For every bumped package, direct or transitive, read release notes spanning the **whole** `old → new` range — breaking changes hide in intermediate versions, not just the endpoints.

- The PR body usually embeds the bot's release-notes / changelog / commits sections. Read them.
- When truncated or missing, fetch upstream with `WebFetch` (`https://github.com/<owner>/<repo>/compare/<old>...<new>`, the `CHANGELOG`), or use the Context7 MCP for the library's migration docs.
- If the notes still can't be retrieved (private upstream, no published changelog, no network), **ask the user to paste the release notes or a link** rather than guessing. Never invent changelog content — say which versions you couldn't source and report only what the repo's usage lets you verify.

Categorize each notable change: **breaking**, **deprecation**, **security fix**, **bug fix**, **new capability**.

### 5. Cross every changelog item against actual usage

Label each notable change by its relevance *to this repo*:

- **Impacts us** — the changed/removed/deprecated surface is imported and used here. Cite `file:line`, name the required change.
- **Role mismatch** — common for web frameworks and client/server libs. A client SDK is unaffected by server-side form-parsing changes (and vice versa). State the role this repo plays.
- **Not used** — the surface exists in the library but the repo never touches it. Safe.
- **Opportunity** — a new API or default that would simplify or improve existing code here; point at the adoptable code.

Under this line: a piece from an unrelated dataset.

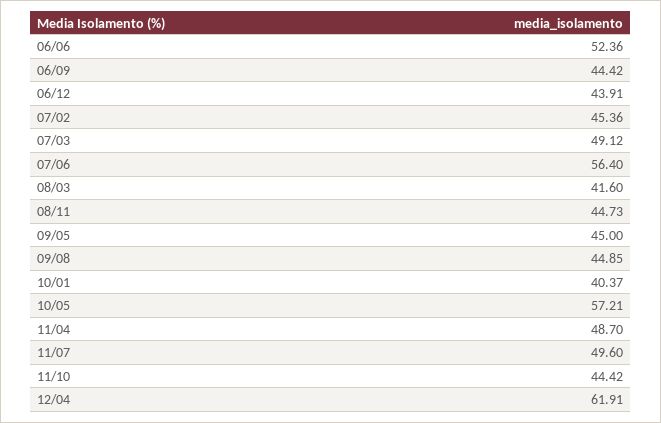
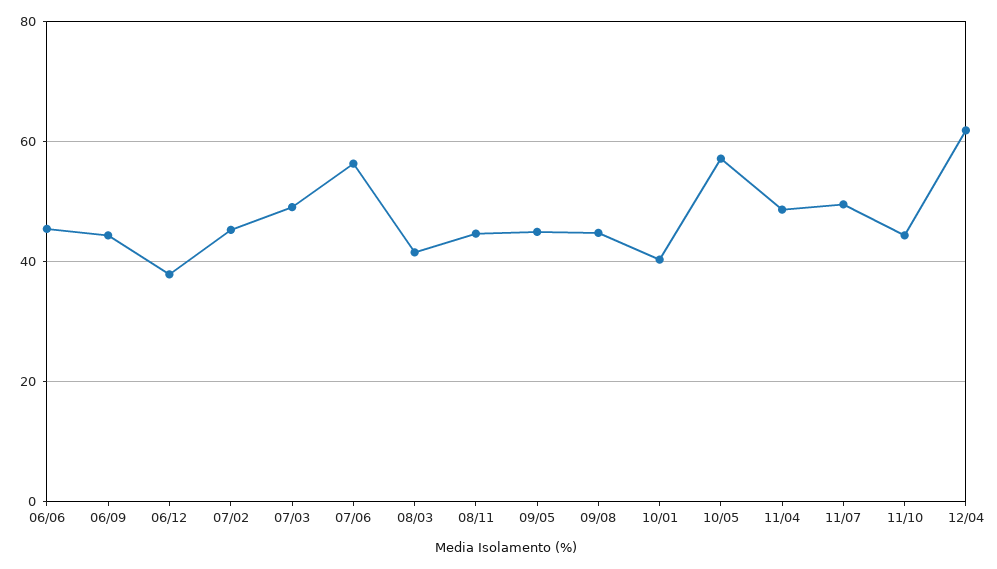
06/06: 52.36 -> 46
06/12: 43.91 -> 38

Be skeptical of the PR's own auto-generated migration notes (cubic / Dependabot summaries). They address the library's general audience, not this repo — verify each against the code rather than repeating it.

### 6. For large grouped bumps

Fan out: one analysis pass per package (steps 2–5), then synthesize. Breadth must not dilute grounding — a "not used" verdict still requires the grep that proves it. If the only way to cut transitive-bump noise is upstream, say so and whether pinning is worth it.

## Notes

- Pairs with PR-review skills — this one answers "what does this bump mean for us", not "is the diff well-written".